# REQUIRED WORK:
From the first line down to the one containing "Туры и отели - в приложении", reproduce the entries below exactly and leave out the pictures.

Stored data entries
▬▬▬▬▬▬▬▬▬▬

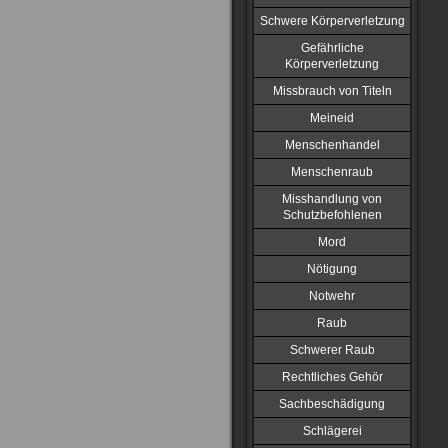
Schwere Körperverletzung
Gefährliche
Körperverletzung
Missbrauch von Titeln
Meineid
Menschenhandel
Menschenraub
Misshandlung von
Schutzbefohlenen
Mord
Nötigung
Notwehr
Raub
Schwerer Raub
Rechtliches Gehör
Sachbeschädigung
Schlägerei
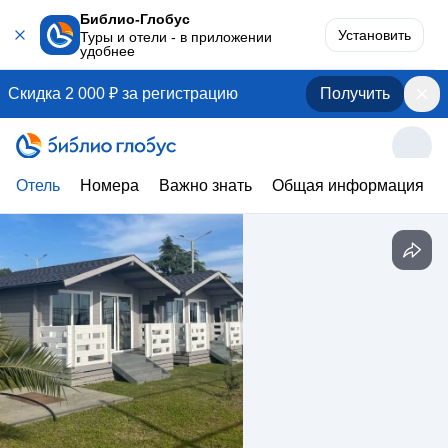
Библио-Глобус
Установить
Туры и отели - в приложении
удобнее
Скидка 2 000 ₽ за регистрацию
Получить
Отель
Номера
Важно знать
Общая информация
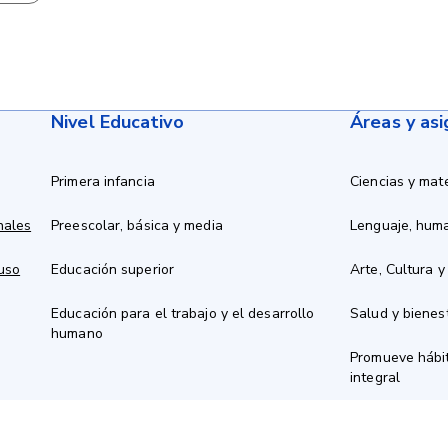
Nivel Educativo
Áreas y as
Primera infancia
Ciencias y mat
nales
Preescolar, básica y media
Lenguaje, hum
 uso
Educación superior
Arte, Cultura y
Educación para el trabajo y el desarrollo
Salud y bienes
humano
Promueve hábit
integral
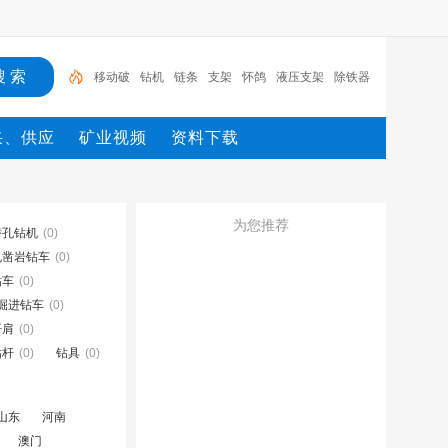
移动破
钻机
链条
支架
怀鸽
液压支架
除铁器
锚杆
电机
矿
移动破
采、供应
矿业视频
资料下载
为您推荐
潜孔钻机
(0)
孔凿岩钻车
(0)
钻车
(0)
掘进钻车
(0)
钎肩
(0)
钻杆
(0)
钻具
(0)
山东
河南
澳门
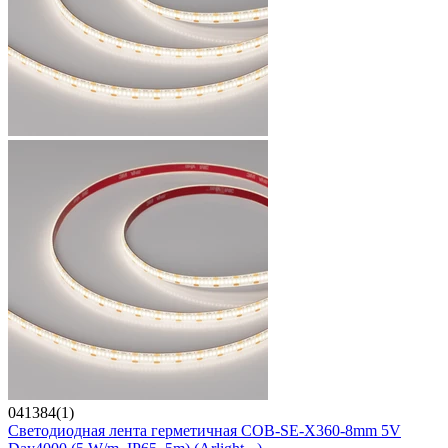
041384(1)
Светодиодная лента герметичная COB-SE-X360-8mm 5V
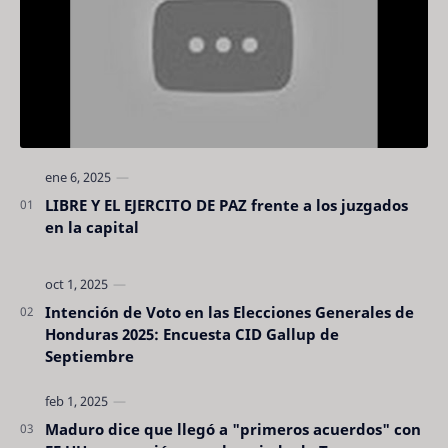
LIBRE Y EL EJERCITO DE PAZ frente a los juzgados
en la capital
Intención de Voto en las Elecciones Generales de
Honduras 2025: Encuesta CID Gallup de
Septiembre
Maduro dice que llegó a "primeros acuerdos" con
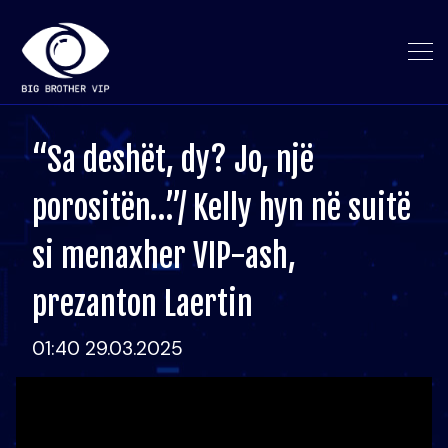
“Sa deshët, dy? Jo, një
porositën…”/ Kelly hyn në suitë
si menaxher VIP-ash,
prezanton Laertin
01:40 29.03.2025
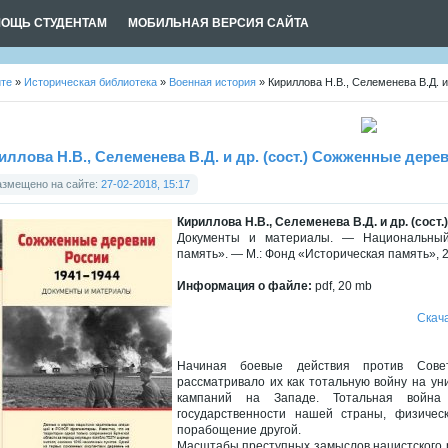
ОЩЬ СТУДЕНТАМ
МОБИЛЬНАЯ ВЕРСИЯ САЙТА
йте
»
Историческая библиотека
»
Военная история
» Кириллова Н.В., Селеменева В.Д. и
иллова Н.В., Селеменева В.Д. и др. (сост.) Сожженные деревн
азмещено на сайте:
27-02-2018, 15:17
Кириллова Н.В., Селеменева В.Д. и др. (сост
Документы и материалы. — Национальный 
память». — М.: Фонд «Историческая память», 2
Информация о файле:
pdf, 20 mb
Скач
Начиная боевые действия против Совет
рассматривало их как тотальную войну на у
кампаний на Западе. Тотальная войн
государственности нашей страны, физичес
порабощение другой.
Масштабы преступных замыслов нацистского 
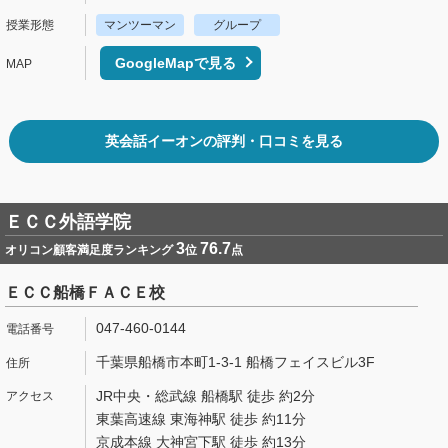
マンツーマン
グループ
GoogleMapで見る
英会話イーオンの評判・口コミを見る
ＥＣＣ外語学院
3
76.7
オリコン顧客満足度ランキング
位
点
ＥＣＣ船橋ＦＡＣＥ校
047-460-0144
千葉県船橋市本町1-3-1 船橋フェイスビル3F
JR中央・総武線 船橋駅 徒歩 約2分
東葉高速線 東海神駅 徒歩 約11分
京成本線 大神宮下駅 徒歩 約13分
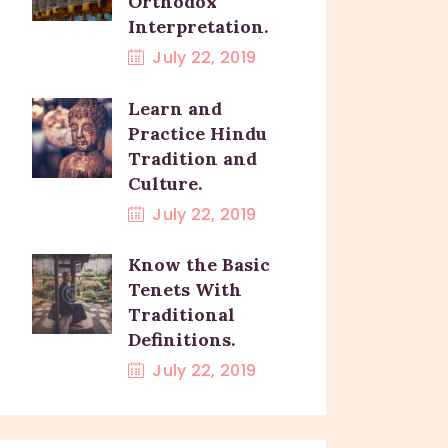
Orthodox
Interpretation.
July 22, 2019
Learn and
Practice Hindu
Tradition and
Culture.
July 22, 2019
Know the Basic
Tenets With
Traditional
Definitions.
July 22, 2019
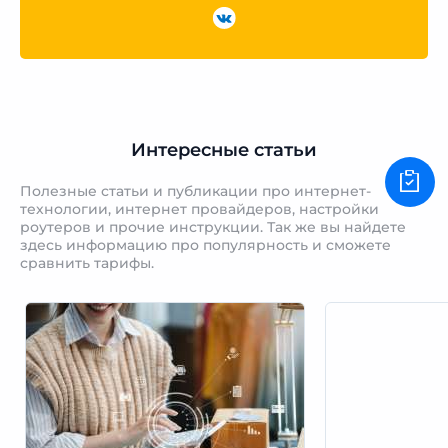
Интересные статьи
Полезные статьи и публикации про интернет-
технологии, интернет провайдеров, настройки
роутеров и прочие инструкции. Так же вы найдете
здесь информацию про популярность и сможете
сравнить тарифы.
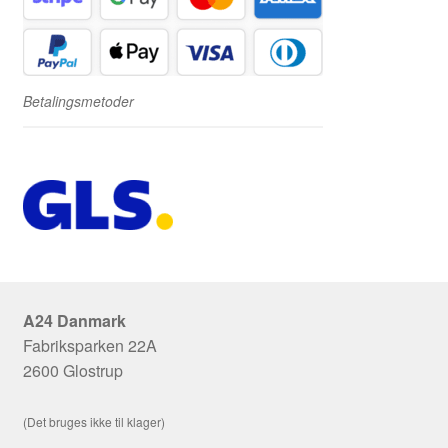
Betalingsmetoder
A24 Danmark
Fabriksparken 22A
2600 Glostrup
(Det bruges ikke til klager)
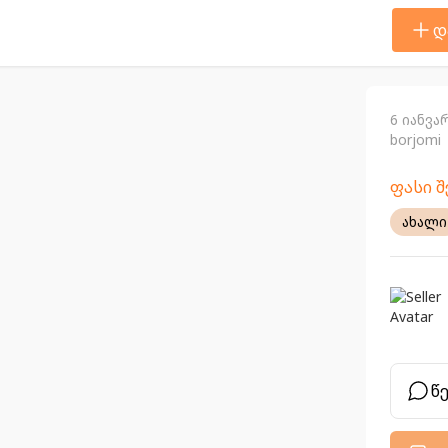
დ
6 იანვა
borjomi
ფასი 
ახალი
წ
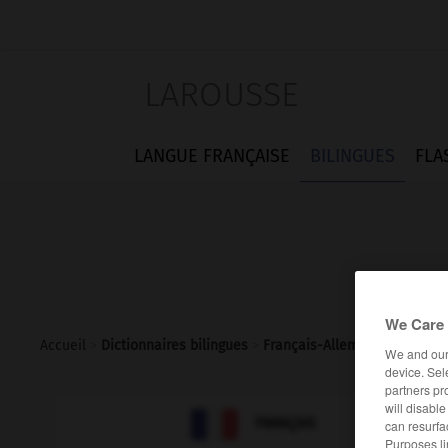
LAROUSSE
LANGUE FRANÇAISE
BILINGUES
FLA
We Care 
Accueil
>
Dictionnaires bilingues
>
Français-Allemand
>
local
We and ou
device. Sel
partners pr
will disabl

ALLEMAND
FRANÇAIS
can resurfa
Purposes li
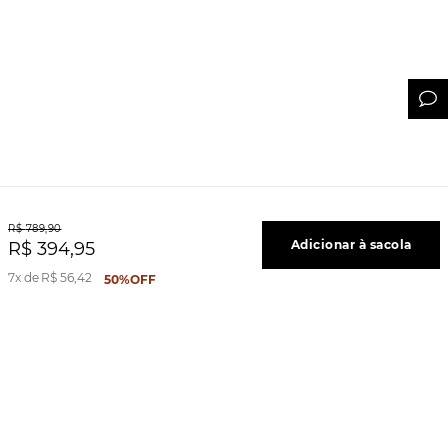
R$
789
,
90
Adicionar à sacola
R$
394
,
95
7
R$
56
,
42
50%
OFF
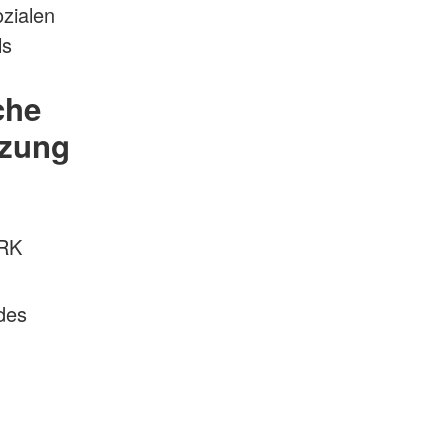
ozialen
ls
che
nzung
DRK
des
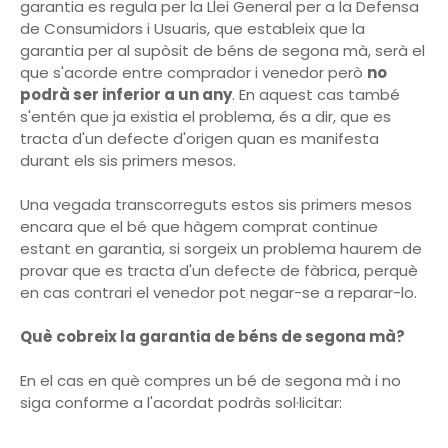
garantia es regula per la Llei General per a la Defensa
de Consumidors i Usuaris, que estableix que la
garantia per al supòsit de béns de segona mà, serà el
que s'acorde entre comprador i venedor però
no
podrà ser inferior a un any
. En aquest cas també
s'entén que ja existia el problema, és a dir, que es
tracta d'un defecte d'origen quan es manifesta
durant els sis primers mesos.
Una vegada transcorreguts estos sis primers mesos
encara que el bé que hàgem comprat continue
estant en garantia, si sorgeix un problema haurem de
provar que es tracta d'un defecte de fàbrica, perquè
en cas contrari el venedor pot negar-se a reparar-lo.
Què cobreix la garantia de béns de segona mà?
En el cas en què compres un bé de segona mà i no
siga conforme a l'acordat podràs sol·licitar:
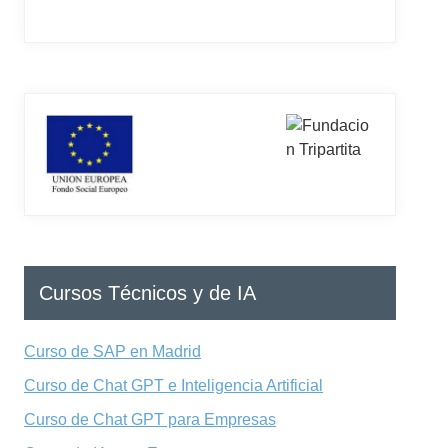
Cursos Técnicos y de IA
Curso de SAP en Madrid
Curso de Chat GPT e Inteligencia Artificial
Curso de Chat GPT para Empresas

▬▬▬▬▬▬▬▬▬▬

# SOLUTION:
Schwere Körperverletzung
Gefährliche
Körperverletzung
Missbrauch von Titeln
Meineid
Menschenhandel
Menschenraub
Misshandlung von
Schutzbefohlenen
Mord
Nötigung
Notwehr
Raub
Schwerer Raub
Rechtliches Gehör
Sachbeschädigung
Schlägerei
Библио-Глобус
Установить
Туры и отели - в приложении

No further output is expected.